WAS ZU TUN IST:
Gib bitte aus dem Interview mit Herrn Grill den Abschnitt von „Das vermag ich“ bis einschließlich „nur die Entlohnung.“ wortgetreu wieder.

TEXT ZUR ANALYSE:
=====
Herr Grill, führen Sie gern Ihr Unternehmen?

Ja. In der Tat, das mache ich gern. Natürlich rutscht auch mir mal der Satz raus, „ich muss zur Arbeit“. Aber die weit überwiegende Zeit verbringe ich mit viel Freude im Unternehmen. Es ist doch so: Motivation und Spaß bei der Arbeit zu haben sind essentiell, um im Job erfolgreich zu sein. Das gilt gleichermaßen für unsere Mitarbeiter. Es muss in einem Familien­unternehmen eine Herzensangelegenheit sein, dass die Mitarbeiter gern zu ihrem Arbeitsplatz kommen. Und das ist bei uns so, weil es uns wichtig ist.

Fühlen Menschen in einem ländlichen Raum – wie an Ihrem Unternehmens­standort Lemförde – eine besondere Verbundenheit zu „ihrem“ Unternehmen?

Das vermag ich definitiv so nicht zu beantworten. Fakt ist, dass viele Mitarbeiter schon seit der Gründungsphase von Shera dabei sind. Wir haben keine hohe Fluktuation. Obwohl es auch im ländlichen Raum Unternehmen gibt, die andere Gehäl­ter zahlen als wir es können. Da müssen wir schon mehr anbieten als nur die Entlohnung.

Nur eine Zwischenfrage: Sie haben 80 Mitarbeiter und dennoch keinen Betriebsrat. Wie ist das zu erklären?
=====
GEGEBENE DATEN:
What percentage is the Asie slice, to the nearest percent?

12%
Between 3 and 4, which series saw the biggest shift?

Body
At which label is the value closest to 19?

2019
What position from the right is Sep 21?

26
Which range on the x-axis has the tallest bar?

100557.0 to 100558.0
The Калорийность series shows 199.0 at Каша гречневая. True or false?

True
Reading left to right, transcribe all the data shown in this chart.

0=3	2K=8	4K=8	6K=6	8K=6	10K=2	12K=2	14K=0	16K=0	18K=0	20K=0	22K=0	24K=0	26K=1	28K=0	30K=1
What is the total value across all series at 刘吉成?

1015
=====
ANTWORT ZUR AUFGABE:
Das vermag ich definitiv so nicht zu beantworten. Fakt ist, dass viele Mitarbeiter schon seit der Gründungsphase von Shera dabei sind. Wir haben keine hohe Fluktuation. Obwohl es auch im ländlichen Raum Unternehmen gibt, die andere Gehäl­ter zahlen als wir es können. Da müssen wir schon mehr anbieten als nur die Entlohnung.